Again she was told there was no bed at the NHS hospital for at least five days. The woman, now 'in severe pain and by now quite desperate', went back to the private hospital and was readmitted there for the five days before being transferred when an NHS bed became available. The private hospital then billed the woman for £500 for her five-day stay.
Mountain of debt is the issue
THE GOVERNMENT has an official target of getting 50 percent of all youngsters into higher education by 2010. It is way below that target at the moment, reaching a figure of just over 30 percent.
Ministers say the key problem is that students from a working class background are not going into higher education. But it is the government's own policies that are deterring students from a working class background from going to college.
New Labour's imposition of tuition fees and the abolition of student grants mean students face a mountain of debt if they go on to higher education. In Scotland, where political pressure forced the abolition of upfront tuition fees, young people's participation in higher education has already reached 50 percent.
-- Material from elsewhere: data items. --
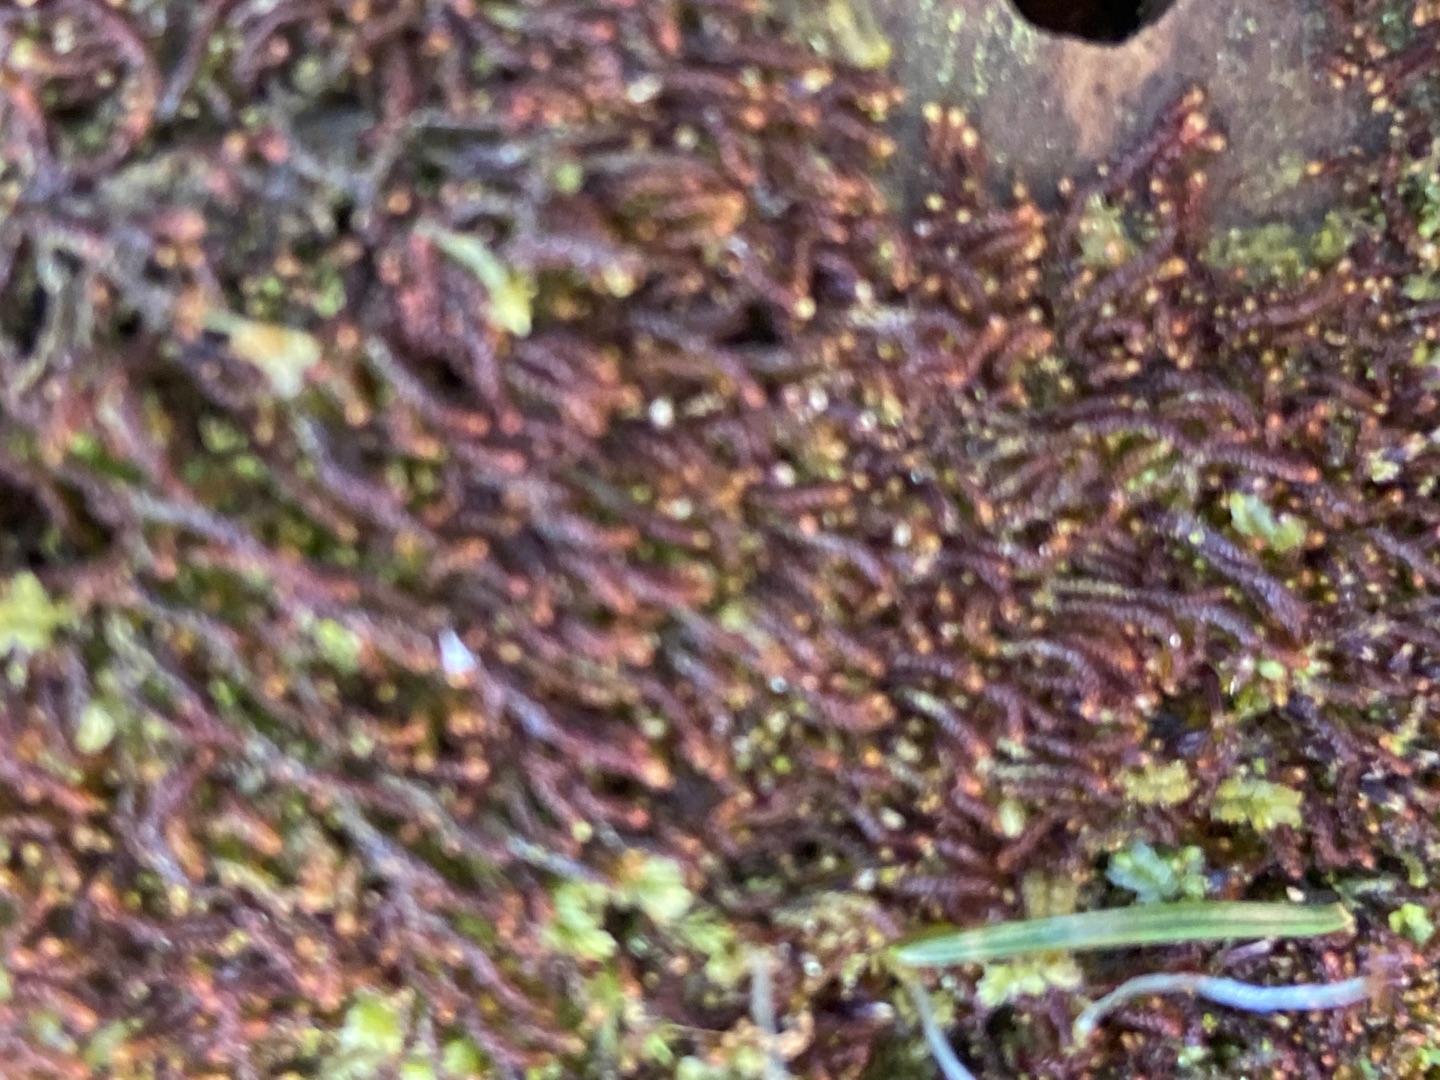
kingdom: Plantae
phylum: Marchantiophyta
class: Jungermanniopsida
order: Jungermanniales
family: Cephaloziaceae
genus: Nowellia
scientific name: Nowellia curvifolia
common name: Krumbladet stødmos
Danger in the air as cash rules
AN EQUIPMENT failure at the new Swanwick air traffic control centre brought two British Airways jets close to collision last week. A trainee controller mistakenly directed a plane to descend through the flight level of another plane.
The trainee's instructor pressed an override button, but the device failed. Swanwick came into operation six years behind schedule. Reports last week also showed the pressure pilots from low cost airlines like Ryanair and Easyjet are under to land quickly and get the planes turned around to make more profits. This leads them to argue with air traffic controllers and cut corners.
Terrible stress of the exams
ANOTHER report last week added to the mounting evidence that the insane exam system is damaging children. The new report from the Association of Teachers and Lecturers focused on the fiasco of AS-levels. It argued that the stresses on students are leading to an epidemic of depression and panic attacks, and ruining the experience of education for 16 and 17 year olds. 'Sixteen year old students are becoming fed up with schoolwork and exams,' says the report.
Crackdown on 'cheats' is failure
NEW LABOUR'S benefit fraud hotline has been an absolute failure. Tony Blair set up the hotline in a bid to scapegoat and crack down on benefit 'cheats' who the government claim cost £2 billion a year. The government spent £9 million urging people to 'shop a cheat'.
Over 200,000 people rang the hotline last year, leading to 108,986 investigations. There were just 768 successful prosecutions, many of them for trivial amounts of money.